### What you need to do
Please transcribe the records precisely; pictures stay out of your copy.
+++
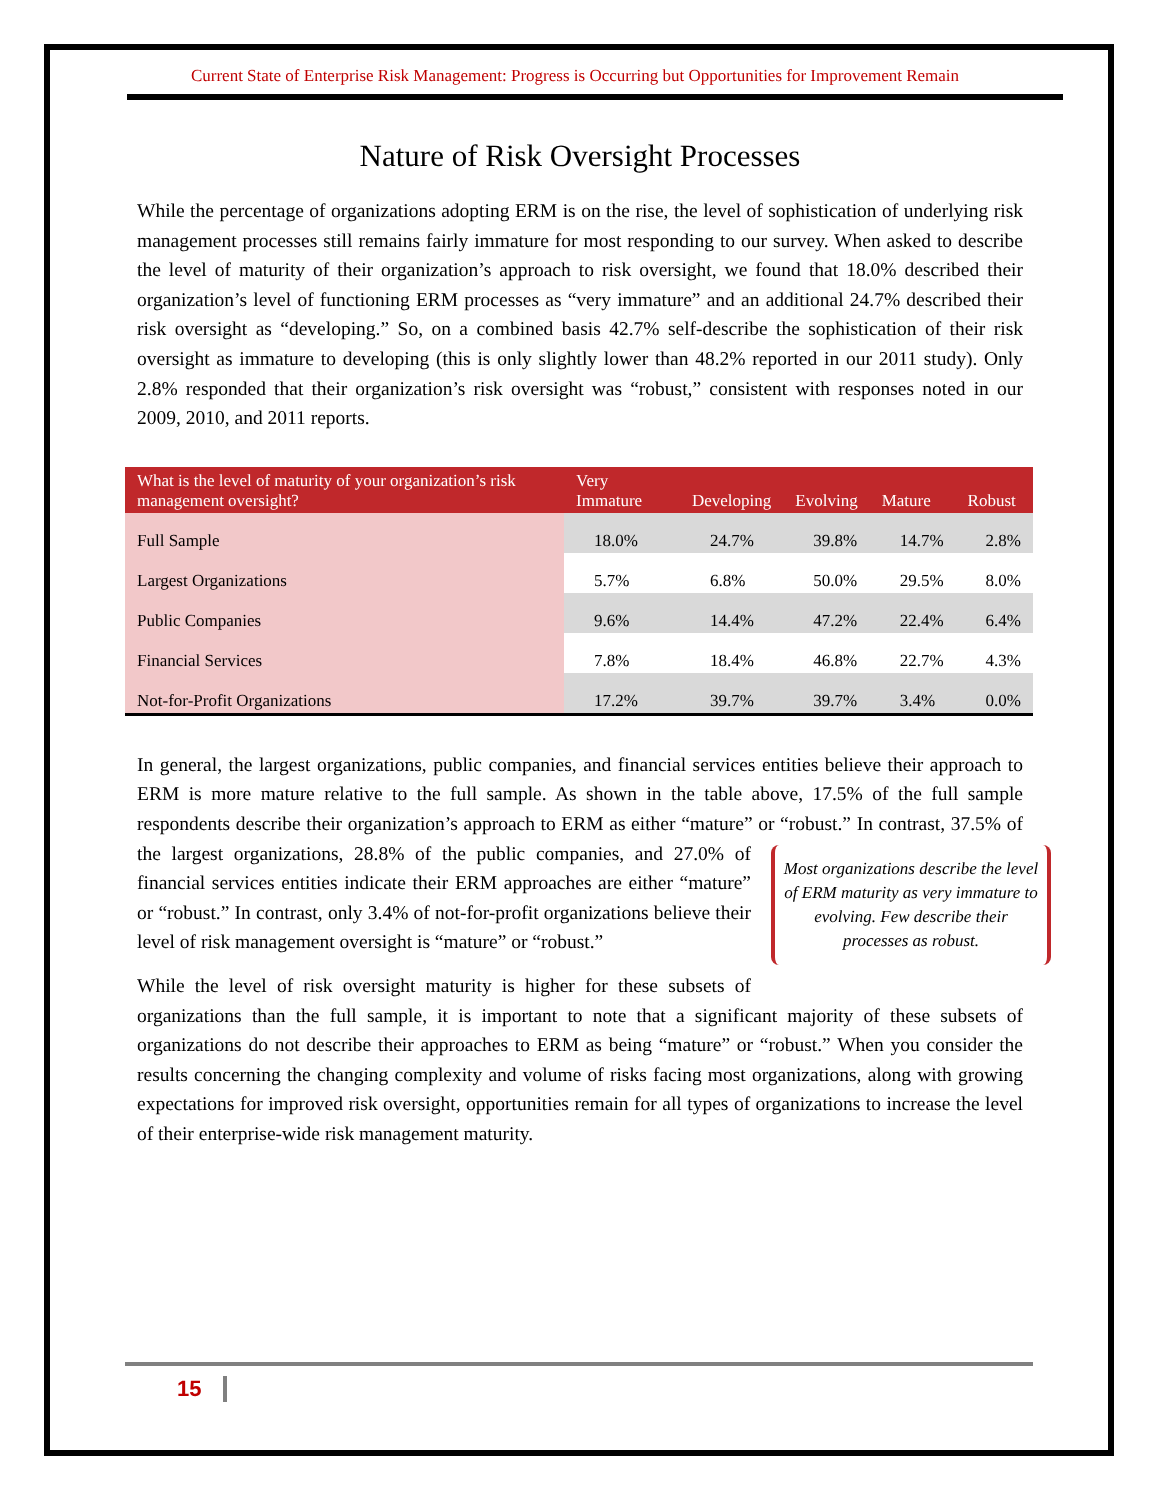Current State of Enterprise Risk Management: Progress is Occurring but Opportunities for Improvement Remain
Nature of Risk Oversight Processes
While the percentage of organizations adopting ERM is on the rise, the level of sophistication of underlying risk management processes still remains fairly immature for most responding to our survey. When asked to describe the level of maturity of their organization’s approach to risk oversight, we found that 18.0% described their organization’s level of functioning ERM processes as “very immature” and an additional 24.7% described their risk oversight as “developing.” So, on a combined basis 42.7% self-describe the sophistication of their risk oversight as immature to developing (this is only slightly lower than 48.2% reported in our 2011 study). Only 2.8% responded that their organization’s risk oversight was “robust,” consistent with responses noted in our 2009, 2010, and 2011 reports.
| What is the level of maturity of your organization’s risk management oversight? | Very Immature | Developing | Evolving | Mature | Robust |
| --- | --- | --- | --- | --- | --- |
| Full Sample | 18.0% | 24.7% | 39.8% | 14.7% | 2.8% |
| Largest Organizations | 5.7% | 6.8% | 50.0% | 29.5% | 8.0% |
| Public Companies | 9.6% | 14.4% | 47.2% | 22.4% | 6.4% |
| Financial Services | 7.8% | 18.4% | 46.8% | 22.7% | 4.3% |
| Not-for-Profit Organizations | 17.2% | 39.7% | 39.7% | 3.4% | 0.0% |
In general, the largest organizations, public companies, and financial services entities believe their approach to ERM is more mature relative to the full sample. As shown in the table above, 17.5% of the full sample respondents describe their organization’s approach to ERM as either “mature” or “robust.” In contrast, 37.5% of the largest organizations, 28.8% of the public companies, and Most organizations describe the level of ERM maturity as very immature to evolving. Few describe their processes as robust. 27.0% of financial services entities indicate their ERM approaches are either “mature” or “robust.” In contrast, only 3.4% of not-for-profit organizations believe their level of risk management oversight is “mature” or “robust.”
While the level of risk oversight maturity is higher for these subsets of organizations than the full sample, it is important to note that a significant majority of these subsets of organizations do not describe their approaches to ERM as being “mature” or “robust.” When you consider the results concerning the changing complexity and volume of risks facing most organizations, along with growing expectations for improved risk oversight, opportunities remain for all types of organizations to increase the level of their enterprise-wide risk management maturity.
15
+++
### Response area
Current State of Enterprise Risk Management: Progress is Occurring but Opportunities for Improvement Remain
Nature of Risk Oversight Processes
While the percentage of organizations adopting ERM is on the rise, the level of sophistication of underlying risk management processes still remains fairly immature for most responding to our survey. When asked to describe the level of maturity of their organization’s approach to risk oversight, we found that 18.0% described their organization’s level of functioning ERM processes as “very immature” and an additional 24.7% described their risk oversight as “developing.” So, on a combined basis 42.7% self-describe the sophistication of their risk oversight as immature to developing (this is only slightly lower than 48.2% reported in our 2011 study). Only 2.8% responded that their organization’s risk oversight was “robust,” consistent with responses noted in our 2009, 2010, and 2011 reports.
| What is the level of maturity of your organization’s risk management oversight? | Very Immature | Developing | Evolving | Mature | Robust |
| --- | --- | --- | --- | --- | --- |
| Full Sample | 18.0% | 24.7% | 39.8% | 14.7% | 2.8% |
| Largest Organizations | 5.7% | 6.8% | 50.0% | 29.5% | 8.0% |
| Public Companies | 9.6% | 14.4% | 47.2% | 22.4% | 6.4% |
| Financial Services | 7.8% | 18.4% | 46.8% | 22.7% | 4.3% |
| Not-for-Profit Organizations | 17.2% | 39.7% | 39.7% | 3.4% | 0.0% |
In general, the largest organizations, public companies, and financial services entities believe their approach to ERM is more mature relative to the full sample. As shown in the table above, 17.5% of the full sample respondents describe their organization’s approach to ERM as either “mature” or “robust.” In contrast, 37.5% of the largest organizations, 28.8% of the public companies, and Most organizations describe the level of ERM maturity as very immature to evolving. Few describe their processes as robust. 27.0% of financial services entities indicate their ERM approaches are either “mature” or “robust.” In contrast, only 3.4% of not-for-profit organizations believe their level of risk management oversight is “mature” or “robust.”
While the level of risk oversight maturity is higher for these subsets of organizations than the full sample, it is important to note that a significant majority of these subsets of organizations do not describe their approaches to ERM as being “mature” or “robust.” When you consider the results concerning the changing complexity and volume of risks facing most organizations, along with growing expectations for improved risk oversight, opportunities remain for all types of organizations to increase the level of their enterprise-wide risk management maturity.
15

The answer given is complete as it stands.